GPU time-slicing¶

Run:ai supports simultaneous submission of multiple workloads to single or multi-GPUs when using GPU fractions. This is achieved by slicing the GPU memory between the different workloads according to the requested GPU fraction, and by using NVIDIA’s GPU time-slicing to share the GPU compute runtime. Run:ai ensures each workload receives the exact share of the GPU memory (= gpu_memory * requested), while the NVIDIA GPU time-slicing splits the GPU runtime evenly between the different workloads running on that GPU.

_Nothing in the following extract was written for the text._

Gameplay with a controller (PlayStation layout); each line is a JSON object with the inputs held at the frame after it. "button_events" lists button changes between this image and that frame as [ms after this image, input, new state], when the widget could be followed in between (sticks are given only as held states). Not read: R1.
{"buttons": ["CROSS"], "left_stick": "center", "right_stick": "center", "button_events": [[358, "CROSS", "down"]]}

To provide customers with predictable and accurate GPU compute resources scheduling, Run:ai’s GPU time-slicing adds fractional compute capabilities on top of Run:ai GPU fraction capabilities.

How GPU time-slicing works¶

While the default NVIDIA GPU time-slicing allows for sharing the GPU compute runtime evenly without splitting or limiting the runtime of each workload, Run:ai’s GPU time-slicing mechanism gives each workload exclusive access to the full GPU for a limited amount of time, lease time, in each scheduling cycle, plan time. This cycle repeats itself for the lifetime of the workload. Using the GPU runtime this way guarantees a workload is granted its requested GPU compute resources proportionally to its requested GPU fraction, but also allows to split GPU unused compute time up to a requested Limit.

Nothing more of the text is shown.